In other words, the contrast was between American abundance and Soviet deprivation, not between collectivist myth and Soviet reality.

— Brian
edthefed (bowie md)
That's the way I saw it and was wondering why the reviewer missed that.
Lee Rosenthall (Philadelphia)
Spot on. Also wasn't that "America, The Beautiful" (of "amber waves of grain" fame) being sung in Russian? But I'm not gonna lie - I rewound the opening three times to get it right. Perhaps Mr. Hale had a deadline awaiting and only time to watch it once?
pmhswe (New York, NY)
@ Lee — Yes; at the beginning of the montage, the closed-captioning states specifically, “[Choir singing ‘America the Beautiful’ in Russian.].” A zestfully ironic touch — with the American patriotic standard being sung in Russian the sort of surreal note that the series sometimes uses to heighten effect. (The CCs are often pretty helpful like that, incidentally.)

Another instant clue for me, that the opening shots were in the U.S., was the colors of the combines. I’ve spent a lot of time on relatives’ farms in Indiana, and the green-with-gold-trim of John Deere equipment is unmistakable.

Hale did get the article posted pretty quickly after the episode aired — but I think journalists often get advance copies to review, with the understanding that they won’t publish a review revealing important plot points till after the initial broadcast. (While I was momentarily unsure where the opening shots were set, the zoom-out to an orbital view over the U.S. made it clear for me, on the first viewing, that we were starting in America.)

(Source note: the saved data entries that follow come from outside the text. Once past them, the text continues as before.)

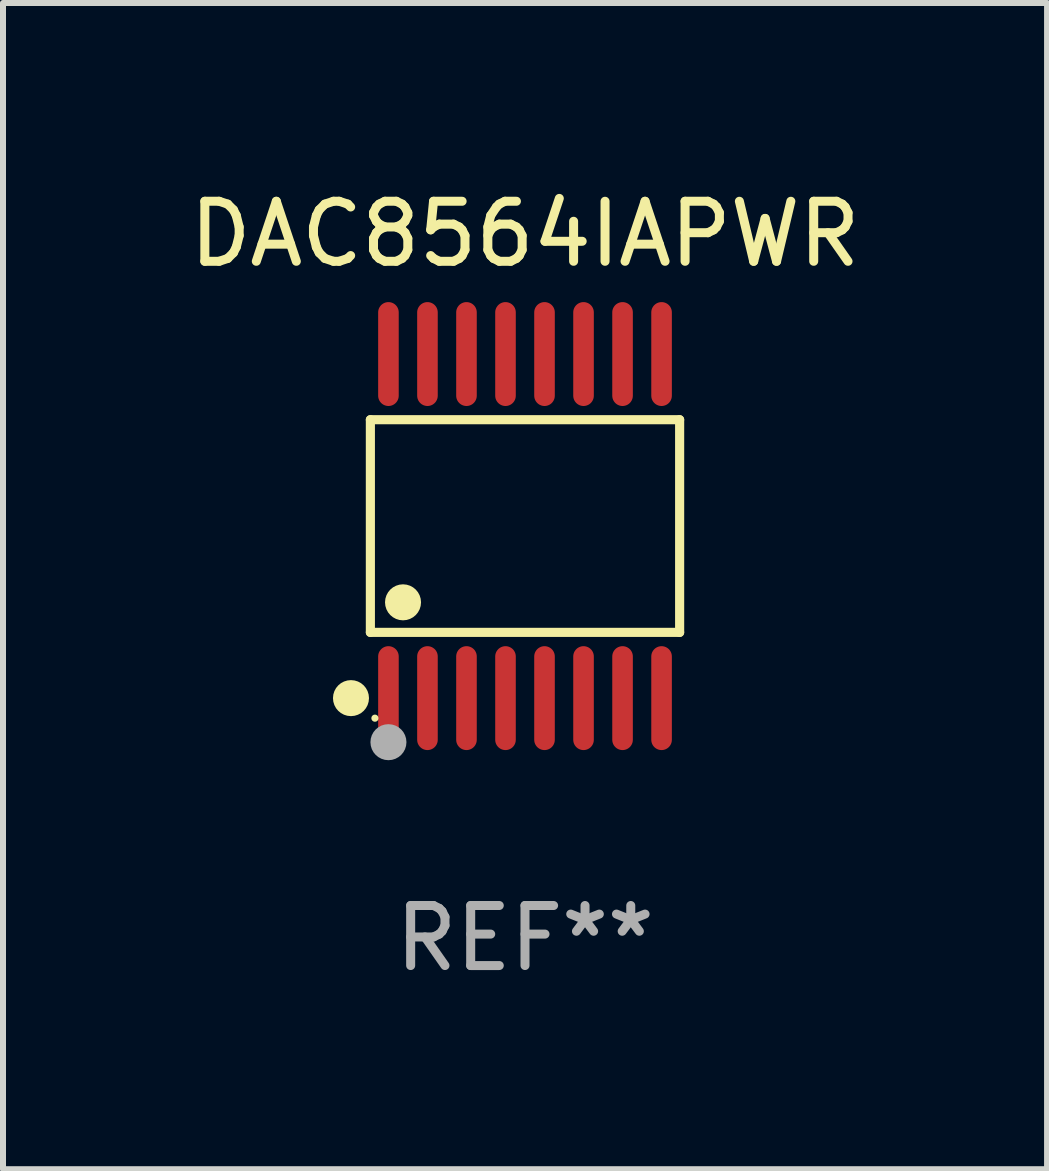
<source format=kicad_pcb>
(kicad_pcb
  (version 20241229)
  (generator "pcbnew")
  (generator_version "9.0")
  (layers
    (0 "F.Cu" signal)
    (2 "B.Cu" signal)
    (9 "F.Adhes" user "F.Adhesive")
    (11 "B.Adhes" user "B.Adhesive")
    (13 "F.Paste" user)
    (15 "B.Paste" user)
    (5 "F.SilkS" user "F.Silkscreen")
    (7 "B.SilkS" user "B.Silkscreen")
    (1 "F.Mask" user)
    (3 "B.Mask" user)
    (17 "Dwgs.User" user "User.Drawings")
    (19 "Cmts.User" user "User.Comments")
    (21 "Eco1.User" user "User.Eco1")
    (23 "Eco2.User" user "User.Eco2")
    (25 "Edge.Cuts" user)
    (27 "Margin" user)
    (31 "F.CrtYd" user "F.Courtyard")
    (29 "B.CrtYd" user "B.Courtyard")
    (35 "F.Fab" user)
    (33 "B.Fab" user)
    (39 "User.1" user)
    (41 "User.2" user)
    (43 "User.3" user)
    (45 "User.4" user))
  (footprint "DAC8564IAPWR"
    (layer "F.Cu")
    (at 5.696 5.714)
    (property "Reference" "DAC8564IAPWR" (at 0 -4.866 0) (layer "F.SilkS") (effects (font (size 1 1) (thickness 0.15))))
    (attr through_hole)
    (fp_line (start -2.576 -1.772) (end 2.576 -1.772) (stroke (width 0.152) (type solid)) (layer "F.SilkS"))
    (fp_line (start -2.576 1.771) (end -2.576 -1.772) (stroke (width 0.152) (type solid)) (layer "F.SilkS"))
    (fp_line (start 2.576 -1.772) (end 2.576 1.771) (stroke (width 0.152) (type solid)) (layer "F.SilkS"))
    (fp_line (start 2.576 1.771) (end -2.576 1.771) (stroke (width 0.152) (type solid)) (layer "F.SilkS"))
    (fp_circle (center -2.899 2.866) (end -2.749 2.866) (stroke (width 0.3) (type solid)) (fill no) (layer "F.SilkS"))
    (fp_circle (center -2.5 3.2) (end -2.47 3.2) (stroke (width 0.06) (type solid)) (fill no) (layer "F.SilkS"))
    (fp_circle (center -2.032 1.27) (end -1.882 1.27) (stroke (width 0.3) (type solid)) (fill no) (layer "F.SilkS"))
    (fp_circle (center -2.275 3.6) (end -2.125 3.6) (stroke (width 0.3) (type solid)) (fill no) (layer "F.Fab"))
    (fp_text user "REF**" (at 0 6.866 0) (layer "F.Fab") (effects (font (size 1 1) (thickness 0.15))))
    (pad "1" smd oval (at -2.275 2.866) (size 0.343 1.731) (layers "F.Cu" "F.Mask" "F.Paste"))
    (pad "2" smd oval (at -1.625 2.866) (size 0.343 1.731) (layers "F.Cu" "F.Mask" "F.Paste"))
    (pad "3" smd oval (at -0.975 2.866) (size 0.343 1.731) (layers "F.Cu" "F.Mask" "F.Paste"))
    (pad "4" smd oval (at -0.325 2.866) (size 0.343 1.731) (layers "F.Cu" "F.Mask" "F.Paste"))
    (pad "5" smd oval (at 0.325 2.866) (size 0.343 1.731) (layers "F.Cu" "F.Mask" "F.Paste"))
    (pad "6" smd oval (at 0.975 2.866) (size 0.343 1.731) (layers "F.Cu" "F.Mask" "F.Paste"))
    (pad "7" smd oval (at 1.625 2.866) (size 0.343 1.731) (layers "F.Cu" "F.Mask" "F.Paste"))
    (pad "8" smd oval (at 2.275 2.866) (size 0.343 1.731) (layers "F.Cu" "F.Mask" "F.Paste"))
    (pad "9" smd oval (at 2.275 -2.866) (size 0.343 1.731) (layers "F.Cu" "F.Mask" "F.Paste"))
    (pad "10" smd oval (at 1.625 -2.866) (size 0.343 1.731) (layers "F.Cu" "F.Mask" "F.Paste"))
    (pad "11" smd oval (at 0.975 -2.866) (size 0.343 1.731) (layers "F.Cu" "F.Mask" "F.Paste"))
    (pad "12" smd oval (at 0.325 -2.866) (size 0.343 1.731) (layers "F.Cu" "F.Mask" "F.Paste"))
    (pad "13" smd oval (at -0.325 -2.866) (size 0.343 1.731) (layers "F.Cu" "F.Mask" "F.Paste"))
    (pad "14" smd oval (at -0.975 -2.866) (size 0.343 1.731) (layers "F.Cu" "F.Mask" "F.Paste"))
    (pad "15" smd oval (at -1.625 -2.866) (size 0.343 1.731) (layers "F.Cu" "F.Mask" "F.Paste"))
    (pad "16" smd oval (at -2.275 -2.866) (size 0.343 1.731) (layers "F.Cu" "F.Mask" "F.Paste")))
  (gr_rect
    (start -3 -3)
    (end 14.393 16.428)
    (stroke (width 0.1) (type default))
    (fill no)
    (layer "Edge.Cuts")))
</source>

But, hey, getting such details right is why he gets the big bucks for this work!

— Brian
TC (Boston)
Kudos to "Fargo" for their ad, set in a diner, in a snowy landscape, with a female cop and some characters in some attention-getting wigs. For sure thought it was a scene from the show.

That said, great episode. Poor Hans, but no #poormartha. Abrupt, unexpected and well-done introduction of a new Directorate S family. Oleg returns to his family in Russia. The show really is about family, and families: real, fake, contrived, struggling. The need for family, which seduces people even more than ideology.
TC (Boston)
Forgot to add, again the Center sees teens as major operatives. Tuon reminds me of Jared in Season 2 (the kid from the other illegals family, who was recruited by their handler and killed them, before getting killed himself in the season finale.) He is quite intense, and a bit of foreshadowing? "You should have put a bullet in his head a long time ago." And of course, Paige, in training and already being used to monitor Pastor Tim.

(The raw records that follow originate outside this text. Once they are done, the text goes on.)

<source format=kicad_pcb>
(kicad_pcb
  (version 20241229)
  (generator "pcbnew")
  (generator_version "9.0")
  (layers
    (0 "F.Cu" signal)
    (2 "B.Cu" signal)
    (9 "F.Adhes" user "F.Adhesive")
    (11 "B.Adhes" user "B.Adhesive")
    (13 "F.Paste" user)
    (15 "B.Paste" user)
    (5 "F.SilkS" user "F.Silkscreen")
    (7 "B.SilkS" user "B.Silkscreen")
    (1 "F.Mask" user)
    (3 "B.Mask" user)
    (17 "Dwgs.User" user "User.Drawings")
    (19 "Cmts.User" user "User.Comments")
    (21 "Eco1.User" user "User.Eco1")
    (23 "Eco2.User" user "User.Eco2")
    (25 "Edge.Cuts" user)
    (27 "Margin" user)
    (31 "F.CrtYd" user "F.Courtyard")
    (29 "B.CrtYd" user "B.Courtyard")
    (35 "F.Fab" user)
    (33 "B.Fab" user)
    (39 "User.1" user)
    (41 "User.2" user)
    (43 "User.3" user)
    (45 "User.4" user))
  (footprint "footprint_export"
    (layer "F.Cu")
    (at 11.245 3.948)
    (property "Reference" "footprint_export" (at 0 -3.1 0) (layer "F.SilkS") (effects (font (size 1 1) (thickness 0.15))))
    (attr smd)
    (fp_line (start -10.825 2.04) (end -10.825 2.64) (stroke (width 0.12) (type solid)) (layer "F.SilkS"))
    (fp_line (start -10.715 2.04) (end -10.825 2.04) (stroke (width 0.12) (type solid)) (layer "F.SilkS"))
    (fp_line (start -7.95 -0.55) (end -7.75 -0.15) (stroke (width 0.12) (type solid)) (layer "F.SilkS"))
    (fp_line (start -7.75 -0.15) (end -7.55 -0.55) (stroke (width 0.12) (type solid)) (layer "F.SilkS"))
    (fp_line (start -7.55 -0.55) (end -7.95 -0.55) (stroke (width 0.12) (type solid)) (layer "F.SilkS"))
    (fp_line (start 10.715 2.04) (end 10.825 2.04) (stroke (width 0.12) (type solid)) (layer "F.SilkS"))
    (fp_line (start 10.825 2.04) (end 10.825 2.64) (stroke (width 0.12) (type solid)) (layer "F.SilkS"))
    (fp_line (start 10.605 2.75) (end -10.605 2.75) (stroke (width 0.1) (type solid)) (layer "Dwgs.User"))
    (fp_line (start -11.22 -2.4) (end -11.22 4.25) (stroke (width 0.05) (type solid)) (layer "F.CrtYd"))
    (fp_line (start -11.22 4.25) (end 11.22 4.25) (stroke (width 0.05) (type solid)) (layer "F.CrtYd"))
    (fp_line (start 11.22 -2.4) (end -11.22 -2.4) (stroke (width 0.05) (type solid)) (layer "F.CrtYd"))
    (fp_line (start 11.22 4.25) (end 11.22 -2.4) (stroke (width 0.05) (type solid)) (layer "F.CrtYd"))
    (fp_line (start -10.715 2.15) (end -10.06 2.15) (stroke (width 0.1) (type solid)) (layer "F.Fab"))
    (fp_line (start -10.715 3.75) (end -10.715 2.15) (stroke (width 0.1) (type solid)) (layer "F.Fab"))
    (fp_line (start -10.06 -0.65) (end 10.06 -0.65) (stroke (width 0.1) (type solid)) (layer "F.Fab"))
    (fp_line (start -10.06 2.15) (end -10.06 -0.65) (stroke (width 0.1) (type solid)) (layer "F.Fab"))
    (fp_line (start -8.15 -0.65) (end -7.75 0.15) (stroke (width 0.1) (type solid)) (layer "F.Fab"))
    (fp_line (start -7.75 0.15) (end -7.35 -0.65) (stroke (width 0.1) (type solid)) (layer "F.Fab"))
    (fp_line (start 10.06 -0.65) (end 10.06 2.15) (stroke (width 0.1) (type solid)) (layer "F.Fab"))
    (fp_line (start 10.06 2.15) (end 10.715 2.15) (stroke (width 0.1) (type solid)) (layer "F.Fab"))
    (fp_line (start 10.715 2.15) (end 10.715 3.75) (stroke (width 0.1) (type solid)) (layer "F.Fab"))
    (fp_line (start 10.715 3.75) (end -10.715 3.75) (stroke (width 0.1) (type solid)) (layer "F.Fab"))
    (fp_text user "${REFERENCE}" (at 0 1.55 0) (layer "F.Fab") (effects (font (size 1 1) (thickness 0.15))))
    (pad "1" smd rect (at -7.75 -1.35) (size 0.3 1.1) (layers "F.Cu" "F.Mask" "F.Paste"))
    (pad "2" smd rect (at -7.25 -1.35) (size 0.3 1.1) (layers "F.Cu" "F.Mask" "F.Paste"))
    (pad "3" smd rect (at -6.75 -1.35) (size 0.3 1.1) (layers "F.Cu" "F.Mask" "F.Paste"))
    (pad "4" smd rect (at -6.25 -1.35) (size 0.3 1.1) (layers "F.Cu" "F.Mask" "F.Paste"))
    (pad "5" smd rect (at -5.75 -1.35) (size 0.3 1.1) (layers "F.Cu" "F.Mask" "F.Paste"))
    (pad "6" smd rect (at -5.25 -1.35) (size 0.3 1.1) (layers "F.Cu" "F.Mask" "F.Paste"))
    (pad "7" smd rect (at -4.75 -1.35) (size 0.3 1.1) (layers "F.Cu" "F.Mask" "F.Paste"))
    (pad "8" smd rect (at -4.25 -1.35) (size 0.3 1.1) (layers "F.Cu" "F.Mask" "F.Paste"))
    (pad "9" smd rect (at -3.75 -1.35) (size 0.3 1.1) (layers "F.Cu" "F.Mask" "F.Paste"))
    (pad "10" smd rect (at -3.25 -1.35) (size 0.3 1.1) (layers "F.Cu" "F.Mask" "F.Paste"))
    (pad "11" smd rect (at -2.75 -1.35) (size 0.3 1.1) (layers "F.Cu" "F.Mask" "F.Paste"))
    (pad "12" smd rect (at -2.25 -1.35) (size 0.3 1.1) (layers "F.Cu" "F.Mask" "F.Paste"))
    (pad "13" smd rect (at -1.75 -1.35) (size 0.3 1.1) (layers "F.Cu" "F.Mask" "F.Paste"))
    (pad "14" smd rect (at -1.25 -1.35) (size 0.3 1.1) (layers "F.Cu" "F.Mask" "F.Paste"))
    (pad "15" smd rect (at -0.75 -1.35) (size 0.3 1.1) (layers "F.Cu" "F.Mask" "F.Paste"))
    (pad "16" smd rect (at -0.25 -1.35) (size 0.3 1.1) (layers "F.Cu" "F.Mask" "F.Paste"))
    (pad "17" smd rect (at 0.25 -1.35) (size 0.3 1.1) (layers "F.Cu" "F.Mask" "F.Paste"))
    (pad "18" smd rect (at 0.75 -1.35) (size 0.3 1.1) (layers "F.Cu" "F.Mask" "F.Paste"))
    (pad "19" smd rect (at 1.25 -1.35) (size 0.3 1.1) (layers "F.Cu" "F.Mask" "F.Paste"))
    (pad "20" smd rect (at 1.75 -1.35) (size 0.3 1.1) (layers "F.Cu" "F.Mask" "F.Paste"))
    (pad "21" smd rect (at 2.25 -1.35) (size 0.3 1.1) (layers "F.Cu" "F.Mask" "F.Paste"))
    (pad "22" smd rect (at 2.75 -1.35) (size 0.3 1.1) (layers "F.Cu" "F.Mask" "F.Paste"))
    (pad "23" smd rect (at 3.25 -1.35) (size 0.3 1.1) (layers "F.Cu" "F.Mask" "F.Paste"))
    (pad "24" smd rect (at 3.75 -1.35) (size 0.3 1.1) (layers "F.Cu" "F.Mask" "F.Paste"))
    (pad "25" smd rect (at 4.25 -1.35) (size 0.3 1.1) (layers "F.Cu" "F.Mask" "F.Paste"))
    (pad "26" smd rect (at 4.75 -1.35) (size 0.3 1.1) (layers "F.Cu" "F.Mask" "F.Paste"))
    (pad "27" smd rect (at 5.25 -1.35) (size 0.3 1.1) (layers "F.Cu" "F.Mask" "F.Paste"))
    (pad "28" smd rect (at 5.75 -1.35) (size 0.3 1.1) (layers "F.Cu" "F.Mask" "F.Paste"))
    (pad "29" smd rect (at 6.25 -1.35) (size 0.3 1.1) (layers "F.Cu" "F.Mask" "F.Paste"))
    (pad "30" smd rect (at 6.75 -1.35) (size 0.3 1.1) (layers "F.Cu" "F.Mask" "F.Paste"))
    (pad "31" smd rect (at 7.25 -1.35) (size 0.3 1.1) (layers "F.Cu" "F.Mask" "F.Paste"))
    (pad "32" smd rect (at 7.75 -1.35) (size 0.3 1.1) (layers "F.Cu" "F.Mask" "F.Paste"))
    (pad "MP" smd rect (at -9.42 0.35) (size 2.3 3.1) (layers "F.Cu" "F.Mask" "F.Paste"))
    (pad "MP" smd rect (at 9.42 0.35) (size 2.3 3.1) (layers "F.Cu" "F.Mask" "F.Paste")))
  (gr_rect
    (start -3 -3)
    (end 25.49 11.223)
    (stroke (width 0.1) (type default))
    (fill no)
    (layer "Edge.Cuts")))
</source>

Realized that I should not have described the "Eckerts" a new Directorate S family in the mode of Jared's, but rather as another manifestation of the Jennings's undercover work.
fastfurious (the new world)
I think a credible end to the final episode is going to be Paige killing her parents. Either because they're traitors or because she's become a good little spy willing to sacrifice anyone to the cause.

I also think Misha is not the only child Philip doesn't know about. I'm convinced Martha is pregnant somewhere in the U.S.S.R.